In 2013, the band started a Kickstarter page to help fund and promote a new album. On January 14, 2015, it was announced that FDJ signed a worldwide deal with eOne Music. Their album Valley of Bones was released on March 31. It contains 10 new songs and feature cover art of a painting by singer Josh Brown.[4]

In September 2015, the band toured with American rock band Bridge to Grace from Atlanta, Georgia.[5]

The band’s current lineup consists of Josh Brown (vocals), Brian Kirk (guitar), Paul Varnick (guitar), Moose Douglass (bass) and Keith Foster (drums).

Band members

Josh Brown

In 2000, Brown nearly died of a heroin overdose. While recovering in rehab and working on their second album, he converted to Christianity and left the band, retreating to Jackson, Tennessee.

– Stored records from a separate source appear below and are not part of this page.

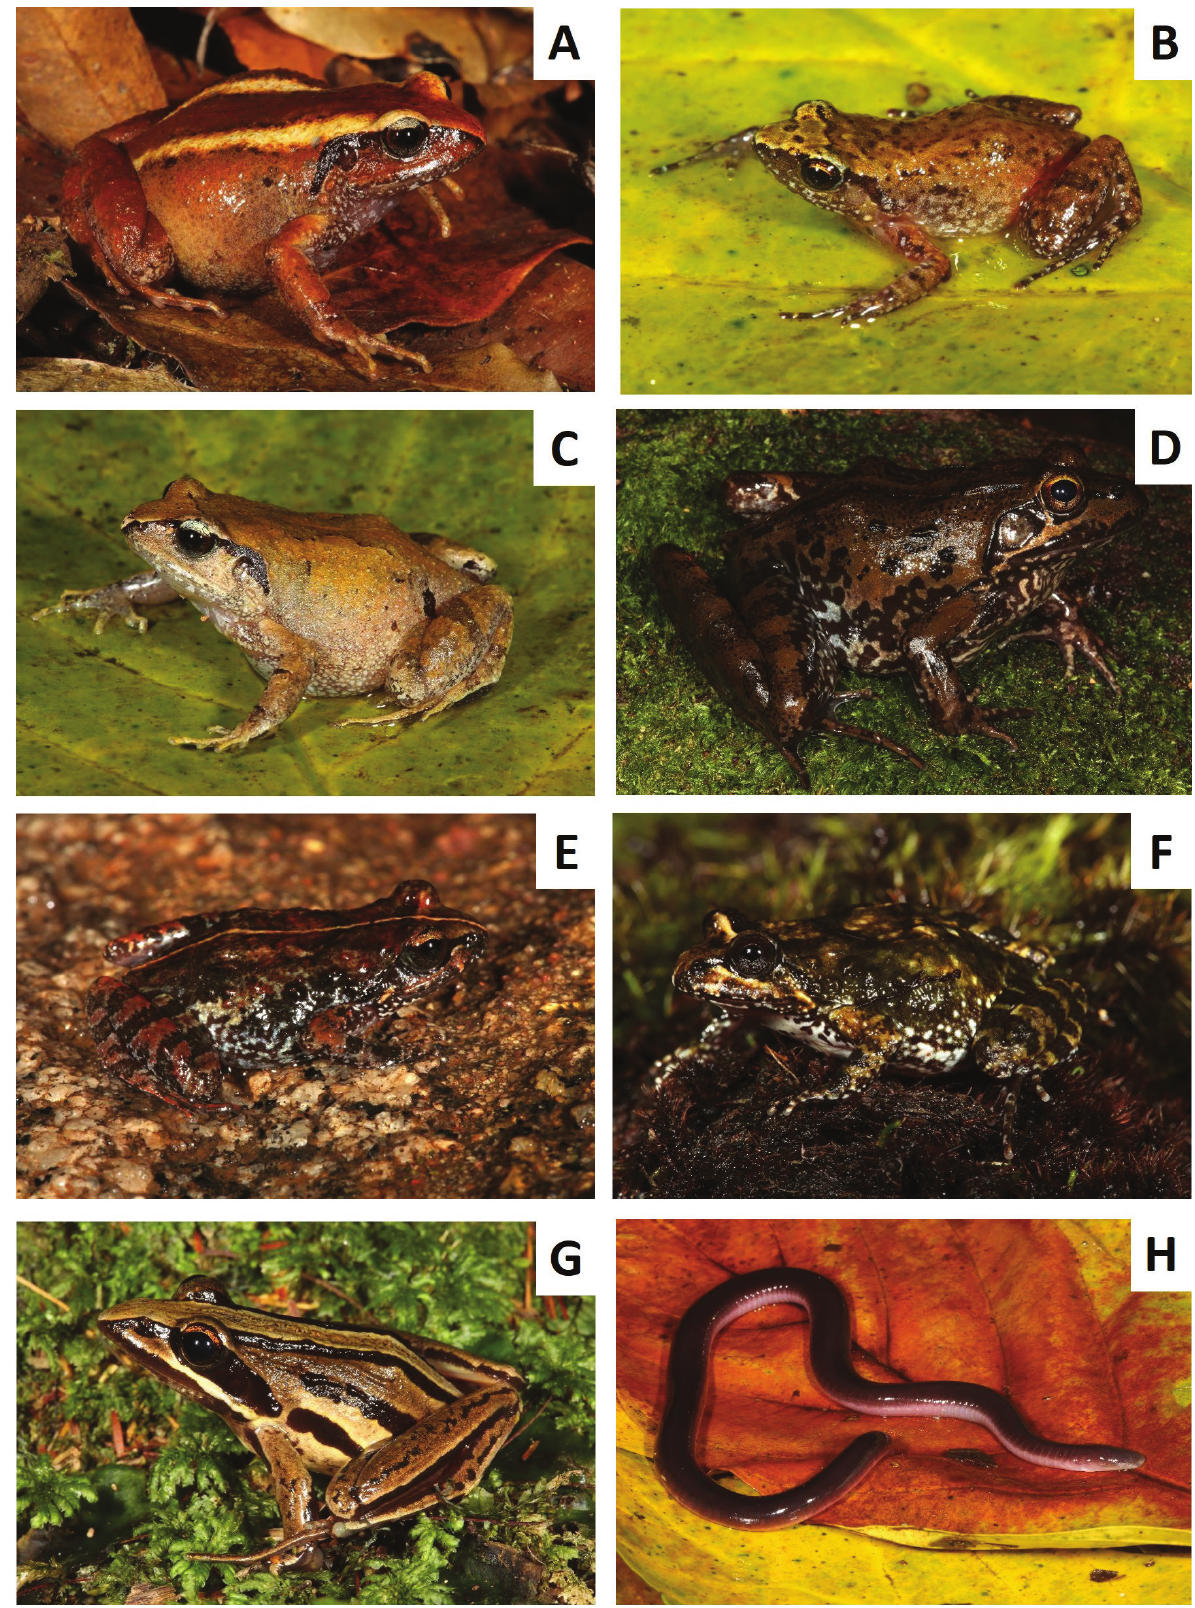
Figure 3. A selection of amphibians from northern Mozambique inselbergs. A – Arthroleptis francei (Mt. Namuli, PEM A11303), B – Arthroleptis xenodactyloides (Mt. Mabu), C – Arthroleptis stenodactylus (Mt. Mabu), D – Amietia delalandii (Mt. Namuli, PEM A11319), E – Nothophryne cf. broadleyi (Mt. M’pàluwé, PEM A11370), F – Nothophryne cf. broadleyi (Mt. Namuli), G – Strongylopus cf. fuelleborni (Mt. Mabu, PEM A11184), H – Scolecomorphus cf. kirkii (Mt. Mabu, PEM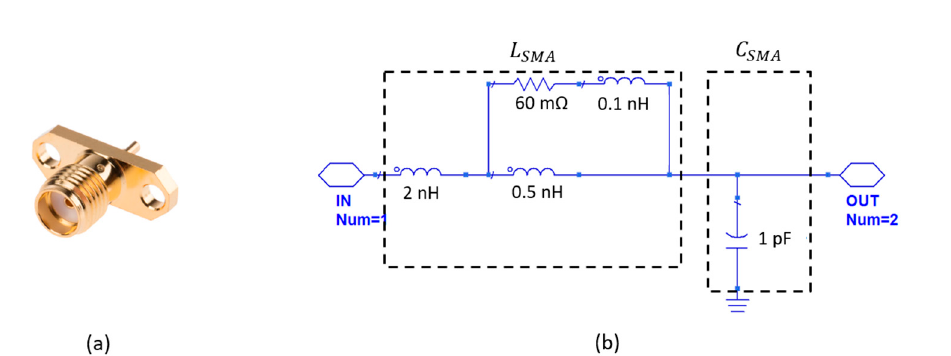
Figure 4. SMA connector: ( a ) presentation of the connector; ( b ) proposed equivalent circuit.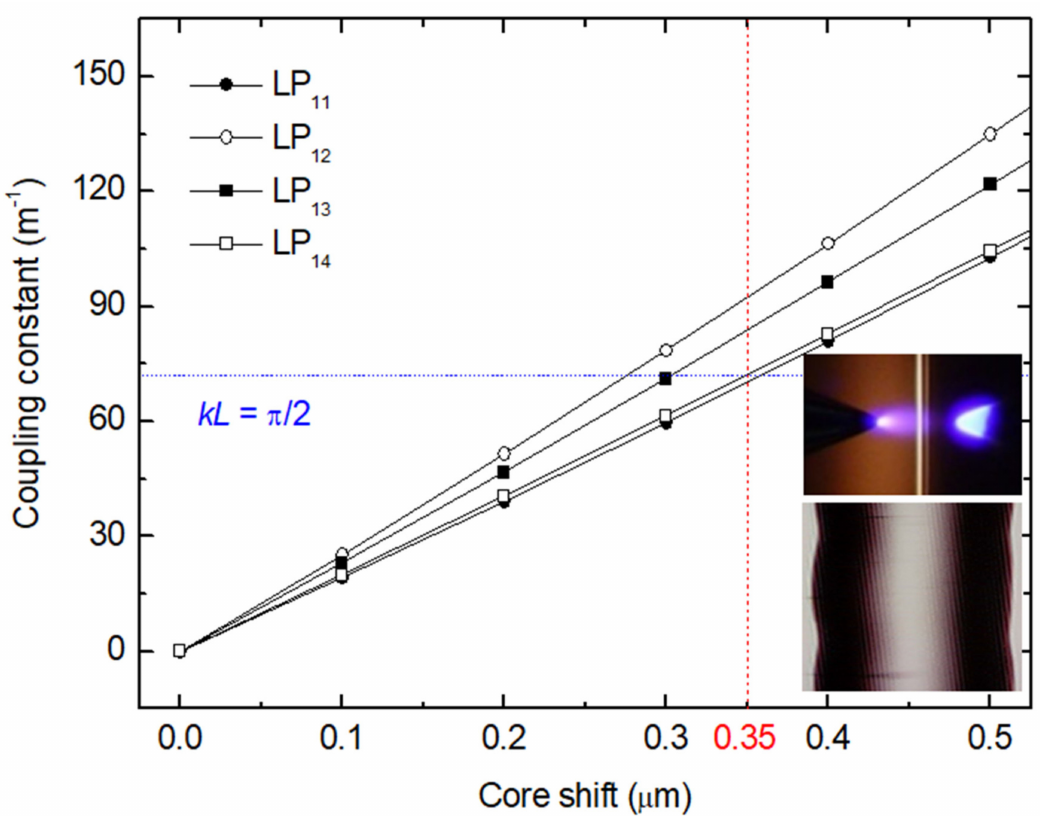
Figure 14. Coupling constant as a function of the core shift. Inset: Photograph of the microdeformation (fiber compressed on its length, showing two modulations separated by 540 µ m) caused by the temperature gradient of the DC arc discharge. Adapted with permission from ref. [103]. © 2007 The Optical Society.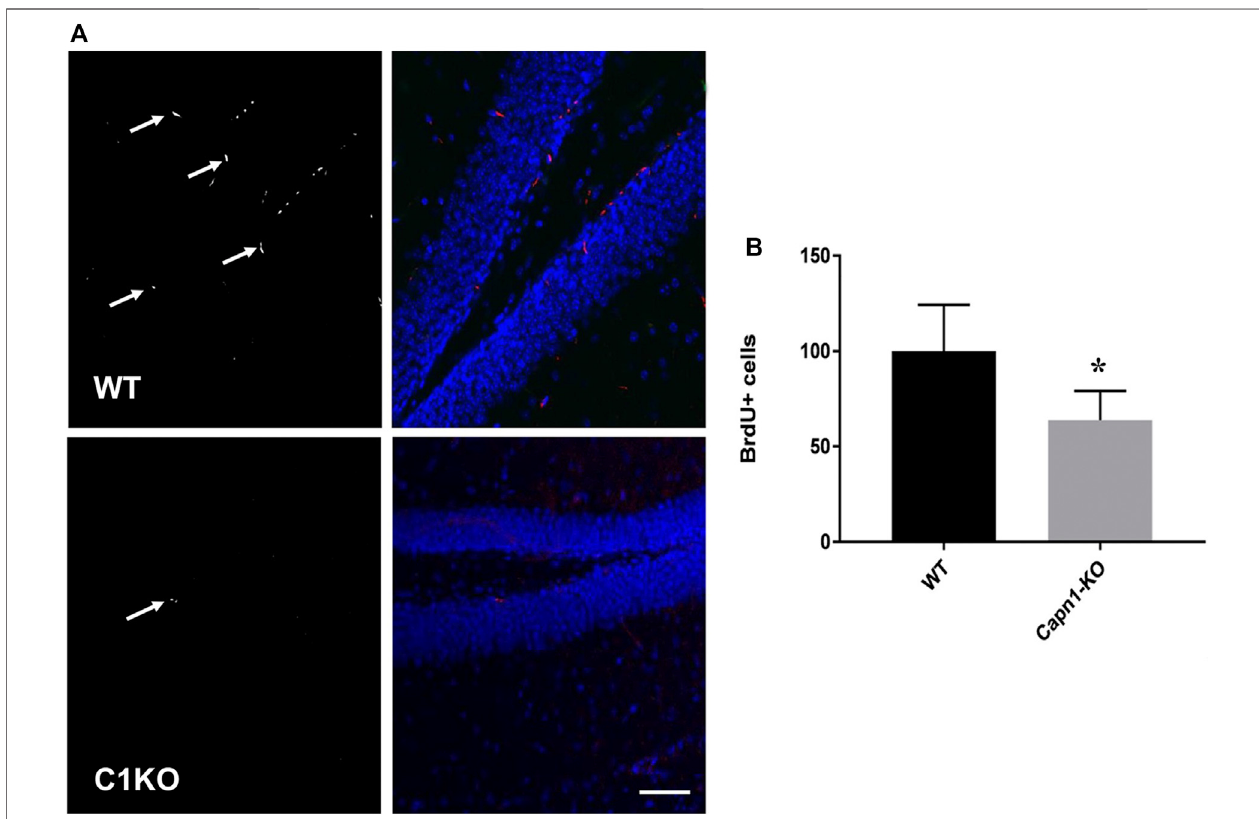
FIGURE 1 | BrdU+ cells in the dentate gyrus of WT and C1KO mice. WT and C1KO mice were injected i.p. with 5-bromo-2-deoxyuridine (BrdU) (50 mg/kg) every 8 hfor3 days,foratotalofnineinjections. Brainswerecollectedfollowingtranscardialperfusion 3 daysafter the fi rstBrdUinjection. Brains weresectioned andsections were processed for immunolabeling with antibodies against BrdU (A) , left panels, arrows) and NeuN (A) , right panels, blue). Numbers of BrdU+ cells were quanti fi ed as indicated in the Materials and Methods section (B) . Sections were counterstained with DAPI (blue). Five sections per mouse were quanti fi ed and 5 WT and C1KO mice were analyzed. Results are expressed as percent of the average number of cells in the WT mice and are Means ± SEM of 5 mice per group. * p < 0.01, Student ’ s t-test. Scale bar: 50 µm.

After several years, Josh Brown re-entered the music scene with his new project Day of Fire which was signed to Essential Records until 2007. Their self-titled debut won a Dove Award for Rock Album of the Year and was nominated for a Grammy Award for Best Rock Gospel Album. Day of Fire released their second album titled Cut & Move on Sony‘s RED Distribution/Essential Records in 2006. Following two years of going unsigned, DoF signed with Razor and Tie Records, and released their third album titled Losing All in January 2010. In June 2010, the band announced they would be taking an indefinite hiatus.

Jonathan Montoya

After working with some local Jackson, Tennessee projects such as One Less Reason, Montoya formed his current[when?] project Supernova Syndicate. As history would repeat itself, the band recorded a debut CD that was never released. They are currently[when?] back in the studio and working on their debut album again.

Montoya also filled in as a guitar player for the band Saliva on their European tour. He was eventually invited to be a full-time member of the band. On August 30, 2010 he was released from Saliva. As of 2015, he is back with Saliva full-time.

Michael Reaves

After Full Devil Jacket, Reaves toured Europe with a band called Travisty and briefly worked with the pop singer Jasmine Cain. He also wrote and recorded with Randy Lovelace around Jackson, Tennessee. Reaves lived in Dyersburg, Tennessee and was with a band named 3 Legged Dog. He died from prostate cancer on July 25, 2011 at the age of 52.[6]

Keith Foster

After Full Devil Jacket and WaxBox, Keith Foster played drums for Danny Archer in the band Love Over Gravity around Jackson, TN and Nashville, TN. Along with guitarist Greg Scallions (brother of Fuel frontman Brett Scallions) and bass player Brad Singleton, they recorded eight songs with record producer Michael Wagener (Ozzy, Metallica, Skid Row, etc.). The songs were never officially released, but can be found online.

Kevin Bebout

Bebout is currently working for Epiphone as Kramer Project Manager. He is thanked by Jonathan Montoya in Saliva’s latest CD liner notes for endorsing the band with custom Kramer guitars. He also plays bass in the Nashville-based Humorcore band called Holy Crap!. In 2016, Kevin joined pop artist and former co-writing partner of Mike Reaves, Jasmine Cain as part of her touring band.